Dany Longval, Teledyne Lumenera: If we look 20 years back, cameras have not radically changed. Sure, the performance has increased but we have the same core capabilities. So I think we will see a further increase in performance in the near future, because I don’t think we reached our limits in that area.

Sören Böge, Basler: I agree, sometimes the transformation speed feels exetremly high but if you look in the rear view mirror the general task mainly stayed the same. But what you can see is the same trend as in chip development: A reduction of development cycles and growing market fragmentation.

Andreas Waldl, B&R: I think cameras need to become much more intelligent in order to reduce the bandwidth needed for transmission. As sensor sizes keep growing, we need to find smarter approaches than just faster and faster transmission of data-often useless data. This can be done by pre-processing on the camera or directly on the image sensor.

Which functionalities will be moved from an external computer into the camera in the near future?

Waldl: I don’t think topics like reading data codes or detecting objects should come to simple cameras. Those are tasks for dedicated smart cameras like we have in our portfolio. Standard cameras should be able to reduce data to essential information. Pre-processing based on deep learning can help, for example using low-power – but still powerful – inference controllers.

Wiesinger: It depends of course on the power of the back-end system. I cannot imagine that tasks like only QR code reading will be done with one standard camera.

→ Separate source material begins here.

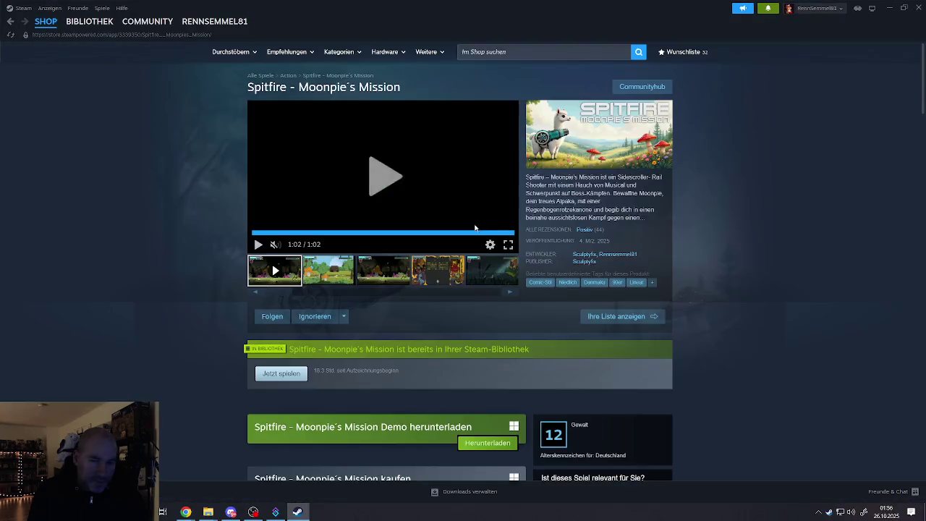
Close the Steam store window to get back to the Construct 3 editor
click(918, 7)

For years we’ve been talking about shrinking the PC and the camera together into a small box and we still have customers who wish to do four or five certain applications at once which are not possible today.

Böge: I would disagree to saying that every camera should become a smart camera. If we think about high performance cameras that have multiple Coaxpress channels we see 50GBit/s image streams, where an integrated processing is hard to realize in the camera. Furthermore you will never get the preprocessing transferred from your backend system into your camera because the final systems are so individual and complex. So there will be cameras with included neural networks for example but I’m quite sure there will not be this one-fits-all smart-camera that will cover all applications.

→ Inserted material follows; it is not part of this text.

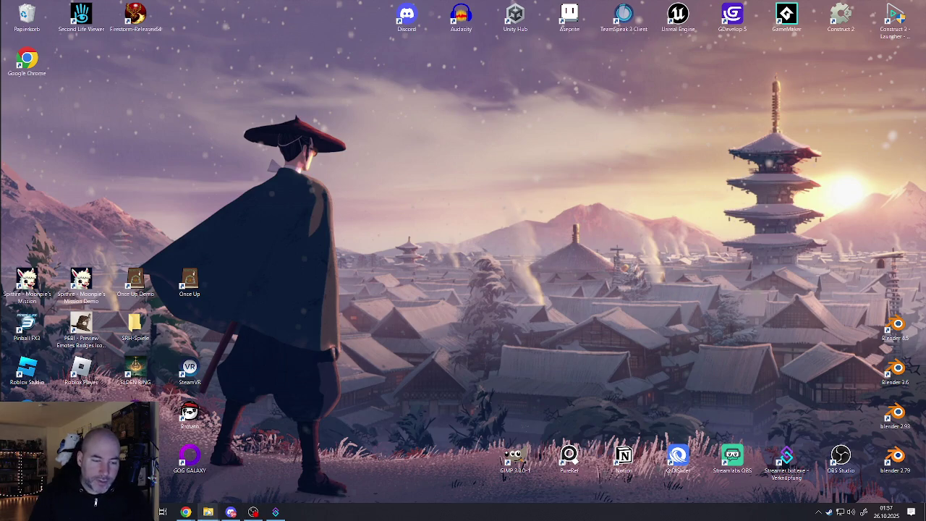
Restore the Construct 3 editor in Chrome and show the Test_Lvl layout
mouse_move(192, 512)
click(282, 476)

Longval: The first things that will move into the camera are measuring, filtering or applications like object detection. I can see that happening but it will happen in steps. At that point it becomes harder to define what is a camera and what is a smart camera.

Will the camera of the future still be a generic device or will it migrate towards an application specific module?

Longval: Camera design and camera architecture by themselves are becoming more and more flexible. Just about every camera uses FPGAs or a level of buffering. You can currently offer this level of flexibility to your customer. Surely there will always be a good market for simple off-the-shelf cameras but we will see more of these application specific solutions.

Böge: I see some segments where you can find the demand for very application specific solution, for example in the high performance market. But in the high volume segment a 5MP global shutter camera with good image quality can cover such a wide range of applications that you cannot define upfront a specific purpose.

Wiesinger: I agree that the mainstream will stay generic but we see a lot of demand from OEM-customers for something that is easy to integrate into a specific application. So there is a demand for flexibility.

Waldl: I also think that a camera has to be flexible but I also don’t think that the one-size-fits-all solution will be possible. Of course there are some dedicated applications that can’t be solved within the camera but when I speak about preprocessing in the camera I’m talking mostly about data reduction.

Usually we talk about vision users, but what do you think the camera of the future will look like for an automation user?

Waldl: Hopefully not too different. It must of course be robust and easy to integrate with tight synchronization. But these requirements exist elsewhere as well. Easy integration means not only plug-and-play capability, but also ease of handling and service for the end user.